**About this exercise:** Please keep to the lines below from the one with "195: (548, 76)" through the one with "201: (567, 210)", and restate them word for word, ends included.

_ _ _ _

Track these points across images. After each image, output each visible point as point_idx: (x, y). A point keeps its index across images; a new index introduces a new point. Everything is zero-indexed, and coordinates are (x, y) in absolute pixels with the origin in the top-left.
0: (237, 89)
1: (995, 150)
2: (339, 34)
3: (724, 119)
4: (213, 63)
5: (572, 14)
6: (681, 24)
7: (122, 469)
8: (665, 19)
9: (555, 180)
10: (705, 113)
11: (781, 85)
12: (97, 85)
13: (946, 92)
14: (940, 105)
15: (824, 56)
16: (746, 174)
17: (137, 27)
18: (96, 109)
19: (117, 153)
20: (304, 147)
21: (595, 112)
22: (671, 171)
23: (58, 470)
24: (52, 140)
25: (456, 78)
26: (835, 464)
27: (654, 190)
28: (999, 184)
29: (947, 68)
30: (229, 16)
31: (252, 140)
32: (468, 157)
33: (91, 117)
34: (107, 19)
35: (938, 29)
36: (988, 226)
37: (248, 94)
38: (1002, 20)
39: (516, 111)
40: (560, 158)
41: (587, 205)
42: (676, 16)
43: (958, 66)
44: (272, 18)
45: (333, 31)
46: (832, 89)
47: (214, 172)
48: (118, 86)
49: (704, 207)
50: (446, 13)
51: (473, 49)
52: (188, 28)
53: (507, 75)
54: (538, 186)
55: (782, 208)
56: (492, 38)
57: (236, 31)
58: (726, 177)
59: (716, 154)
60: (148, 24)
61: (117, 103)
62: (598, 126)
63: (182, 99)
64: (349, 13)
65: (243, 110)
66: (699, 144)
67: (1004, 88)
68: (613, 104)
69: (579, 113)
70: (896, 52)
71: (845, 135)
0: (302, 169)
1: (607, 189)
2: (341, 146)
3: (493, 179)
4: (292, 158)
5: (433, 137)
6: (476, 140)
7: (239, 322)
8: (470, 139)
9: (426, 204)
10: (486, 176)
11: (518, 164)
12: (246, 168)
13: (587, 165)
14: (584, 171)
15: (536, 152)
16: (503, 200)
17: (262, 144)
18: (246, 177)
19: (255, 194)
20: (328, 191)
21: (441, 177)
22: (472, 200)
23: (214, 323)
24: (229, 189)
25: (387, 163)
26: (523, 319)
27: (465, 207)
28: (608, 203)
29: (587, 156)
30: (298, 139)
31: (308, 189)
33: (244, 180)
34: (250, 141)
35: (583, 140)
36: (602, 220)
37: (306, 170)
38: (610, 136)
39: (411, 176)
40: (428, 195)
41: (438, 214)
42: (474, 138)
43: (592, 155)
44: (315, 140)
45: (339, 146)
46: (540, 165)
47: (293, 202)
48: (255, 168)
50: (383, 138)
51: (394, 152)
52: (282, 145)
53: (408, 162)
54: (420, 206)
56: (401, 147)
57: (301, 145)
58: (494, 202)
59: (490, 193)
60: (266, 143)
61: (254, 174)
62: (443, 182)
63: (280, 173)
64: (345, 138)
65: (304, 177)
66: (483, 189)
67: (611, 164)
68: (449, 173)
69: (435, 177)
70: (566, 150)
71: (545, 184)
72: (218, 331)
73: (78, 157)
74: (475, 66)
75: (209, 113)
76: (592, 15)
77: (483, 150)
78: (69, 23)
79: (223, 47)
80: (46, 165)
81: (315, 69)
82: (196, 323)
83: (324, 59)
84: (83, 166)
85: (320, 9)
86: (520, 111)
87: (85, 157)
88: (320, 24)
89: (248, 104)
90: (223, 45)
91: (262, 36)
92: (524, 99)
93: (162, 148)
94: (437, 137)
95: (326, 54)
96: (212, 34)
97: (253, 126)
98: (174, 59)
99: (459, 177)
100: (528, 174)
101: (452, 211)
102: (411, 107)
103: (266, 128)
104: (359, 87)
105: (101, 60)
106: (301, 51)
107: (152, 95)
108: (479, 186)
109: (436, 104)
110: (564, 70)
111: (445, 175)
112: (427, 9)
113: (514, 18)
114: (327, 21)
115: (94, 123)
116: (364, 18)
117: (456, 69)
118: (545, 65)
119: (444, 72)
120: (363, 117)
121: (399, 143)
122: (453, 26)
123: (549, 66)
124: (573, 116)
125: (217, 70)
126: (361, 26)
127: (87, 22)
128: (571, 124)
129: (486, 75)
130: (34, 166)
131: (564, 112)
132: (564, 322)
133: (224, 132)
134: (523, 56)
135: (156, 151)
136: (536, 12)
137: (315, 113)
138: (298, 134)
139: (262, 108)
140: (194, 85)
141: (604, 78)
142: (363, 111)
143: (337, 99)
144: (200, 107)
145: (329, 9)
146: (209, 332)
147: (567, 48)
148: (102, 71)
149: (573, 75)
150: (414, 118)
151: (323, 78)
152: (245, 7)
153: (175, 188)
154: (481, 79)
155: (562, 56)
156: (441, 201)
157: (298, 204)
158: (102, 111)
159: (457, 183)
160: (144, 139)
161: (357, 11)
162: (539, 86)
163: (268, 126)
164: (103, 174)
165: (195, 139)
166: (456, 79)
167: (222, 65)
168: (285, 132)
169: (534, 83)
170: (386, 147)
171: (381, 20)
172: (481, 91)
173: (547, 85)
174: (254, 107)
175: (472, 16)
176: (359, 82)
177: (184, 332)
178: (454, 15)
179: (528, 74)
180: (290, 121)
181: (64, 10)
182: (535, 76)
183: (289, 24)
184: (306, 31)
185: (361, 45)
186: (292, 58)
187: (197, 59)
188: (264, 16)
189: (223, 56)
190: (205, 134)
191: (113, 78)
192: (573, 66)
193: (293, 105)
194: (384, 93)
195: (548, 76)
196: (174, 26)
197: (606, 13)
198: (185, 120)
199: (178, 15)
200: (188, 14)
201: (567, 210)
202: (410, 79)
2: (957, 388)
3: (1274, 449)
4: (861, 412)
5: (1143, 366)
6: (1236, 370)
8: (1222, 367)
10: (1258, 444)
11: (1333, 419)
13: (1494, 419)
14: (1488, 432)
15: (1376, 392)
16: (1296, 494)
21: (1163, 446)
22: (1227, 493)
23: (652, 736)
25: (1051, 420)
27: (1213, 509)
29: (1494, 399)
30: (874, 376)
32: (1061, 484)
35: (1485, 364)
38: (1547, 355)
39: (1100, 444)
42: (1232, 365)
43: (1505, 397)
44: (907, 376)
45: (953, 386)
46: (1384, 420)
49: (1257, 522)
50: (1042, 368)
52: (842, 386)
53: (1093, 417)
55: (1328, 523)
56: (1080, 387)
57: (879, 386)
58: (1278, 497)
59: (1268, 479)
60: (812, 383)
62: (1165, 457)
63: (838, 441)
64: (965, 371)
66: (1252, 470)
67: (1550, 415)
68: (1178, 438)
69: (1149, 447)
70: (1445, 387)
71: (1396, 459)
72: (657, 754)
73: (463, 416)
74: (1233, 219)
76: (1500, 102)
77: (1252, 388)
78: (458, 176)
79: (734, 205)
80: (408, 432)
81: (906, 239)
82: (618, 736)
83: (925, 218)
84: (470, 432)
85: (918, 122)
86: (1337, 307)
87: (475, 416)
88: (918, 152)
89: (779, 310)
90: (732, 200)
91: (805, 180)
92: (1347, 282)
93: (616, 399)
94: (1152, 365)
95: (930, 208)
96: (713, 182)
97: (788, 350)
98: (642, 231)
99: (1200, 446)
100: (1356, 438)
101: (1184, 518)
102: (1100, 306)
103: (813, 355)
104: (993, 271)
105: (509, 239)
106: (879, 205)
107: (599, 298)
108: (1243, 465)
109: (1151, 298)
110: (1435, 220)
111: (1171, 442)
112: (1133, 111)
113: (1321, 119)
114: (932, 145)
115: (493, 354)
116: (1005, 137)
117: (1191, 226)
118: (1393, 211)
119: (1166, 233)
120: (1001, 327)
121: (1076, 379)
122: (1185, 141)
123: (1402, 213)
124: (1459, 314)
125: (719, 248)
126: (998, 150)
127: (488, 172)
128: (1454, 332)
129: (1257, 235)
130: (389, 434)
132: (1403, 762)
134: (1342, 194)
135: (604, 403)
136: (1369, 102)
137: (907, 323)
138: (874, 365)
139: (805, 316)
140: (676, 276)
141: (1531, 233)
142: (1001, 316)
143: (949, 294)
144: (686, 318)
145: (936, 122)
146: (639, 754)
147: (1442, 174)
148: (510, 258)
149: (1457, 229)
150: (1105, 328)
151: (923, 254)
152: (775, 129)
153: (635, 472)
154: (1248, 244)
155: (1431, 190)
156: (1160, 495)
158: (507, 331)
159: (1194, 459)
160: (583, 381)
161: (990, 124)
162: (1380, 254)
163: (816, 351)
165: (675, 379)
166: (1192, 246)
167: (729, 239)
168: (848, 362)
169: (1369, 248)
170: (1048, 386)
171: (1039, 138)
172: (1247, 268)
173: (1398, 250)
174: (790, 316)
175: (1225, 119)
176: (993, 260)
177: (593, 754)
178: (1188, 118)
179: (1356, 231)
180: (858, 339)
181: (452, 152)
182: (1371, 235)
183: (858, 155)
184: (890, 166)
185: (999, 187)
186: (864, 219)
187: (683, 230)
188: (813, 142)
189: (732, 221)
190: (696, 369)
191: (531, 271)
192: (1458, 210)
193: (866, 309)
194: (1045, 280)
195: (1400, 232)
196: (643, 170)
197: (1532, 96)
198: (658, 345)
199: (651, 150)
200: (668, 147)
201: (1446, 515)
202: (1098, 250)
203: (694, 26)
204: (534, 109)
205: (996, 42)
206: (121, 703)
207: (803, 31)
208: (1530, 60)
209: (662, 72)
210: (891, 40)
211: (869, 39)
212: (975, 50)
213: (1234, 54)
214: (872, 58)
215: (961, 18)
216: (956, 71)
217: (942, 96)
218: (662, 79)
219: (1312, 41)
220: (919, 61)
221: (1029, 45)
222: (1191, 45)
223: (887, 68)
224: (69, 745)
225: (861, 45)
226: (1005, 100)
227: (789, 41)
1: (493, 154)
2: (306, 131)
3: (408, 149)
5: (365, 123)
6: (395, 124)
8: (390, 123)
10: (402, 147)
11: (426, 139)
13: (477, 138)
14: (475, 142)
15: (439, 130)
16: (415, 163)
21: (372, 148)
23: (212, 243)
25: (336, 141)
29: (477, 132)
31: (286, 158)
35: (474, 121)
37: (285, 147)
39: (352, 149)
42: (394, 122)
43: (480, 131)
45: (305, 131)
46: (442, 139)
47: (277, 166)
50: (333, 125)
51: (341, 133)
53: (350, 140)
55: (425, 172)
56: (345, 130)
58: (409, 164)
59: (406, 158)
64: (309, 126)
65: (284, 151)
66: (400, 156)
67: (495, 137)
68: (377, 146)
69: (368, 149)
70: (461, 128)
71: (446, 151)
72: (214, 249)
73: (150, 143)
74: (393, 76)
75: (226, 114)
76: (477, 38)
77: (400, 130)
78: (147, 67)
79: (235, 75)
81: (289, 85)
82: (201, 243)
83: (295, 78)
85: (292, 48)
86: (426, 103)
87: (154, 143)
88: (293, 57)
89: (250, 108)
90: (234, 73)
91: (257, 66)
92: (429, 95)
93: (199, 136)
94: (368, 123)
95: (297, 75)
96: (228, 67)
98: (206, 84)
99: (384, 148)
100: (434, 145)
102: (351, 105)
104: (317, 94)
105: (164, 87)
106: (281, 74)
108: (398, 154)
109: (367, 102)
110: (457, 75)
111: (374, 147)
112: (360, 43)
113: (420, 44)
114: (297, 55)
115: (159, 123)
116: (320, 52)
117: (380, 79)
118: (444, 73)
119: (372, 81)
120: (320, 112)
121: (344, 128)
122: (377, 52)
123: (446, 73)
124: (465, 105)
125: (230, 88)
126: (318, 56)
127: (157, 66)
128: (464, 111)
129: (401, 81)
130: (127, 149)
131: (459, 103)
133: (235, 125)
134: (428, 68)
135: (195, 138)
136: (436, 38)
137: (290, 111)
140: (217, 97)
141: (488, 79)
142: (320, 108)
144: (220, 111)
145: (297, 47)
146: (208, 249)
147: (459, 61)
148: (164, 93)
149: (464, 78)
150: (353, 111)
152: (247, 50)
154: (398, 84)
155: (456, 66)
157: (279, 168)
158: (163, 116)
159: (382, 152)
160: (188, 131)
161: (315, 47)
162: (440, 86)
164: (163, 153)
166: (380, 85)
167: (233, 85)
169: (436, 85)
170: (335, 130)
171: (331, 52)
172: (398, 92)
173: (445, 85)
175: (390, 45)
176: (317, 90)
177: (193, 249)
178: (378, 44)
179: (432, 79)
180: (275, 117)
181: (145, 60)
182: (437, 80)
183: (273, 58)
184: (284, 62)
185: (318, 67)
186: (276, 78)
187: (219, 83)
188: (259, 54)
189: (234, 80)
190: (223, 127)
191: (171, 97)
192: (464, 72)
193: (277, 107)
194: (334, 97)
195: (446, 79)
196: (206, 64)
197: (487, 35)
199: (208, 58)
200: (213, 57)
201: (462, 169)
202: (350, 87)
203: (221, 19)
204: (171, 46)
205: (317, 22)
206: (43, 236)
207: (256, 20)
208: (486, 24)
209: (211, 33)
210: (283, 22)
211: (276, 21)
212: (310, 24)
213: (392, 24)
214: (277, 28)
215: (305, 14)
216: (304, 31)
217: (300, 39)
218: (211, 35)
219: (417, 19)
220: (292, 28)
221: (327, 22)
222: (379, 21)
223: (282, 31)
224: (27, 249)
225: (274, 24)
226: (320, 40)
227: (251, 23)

_ _ _ _

**Answer for this exercise:**
195: (548, 76)
196: (174, 26)
197: (606, 13)
198: (185, 120)
199: (178, 15)
200: (188, 14)
201: (567, 210)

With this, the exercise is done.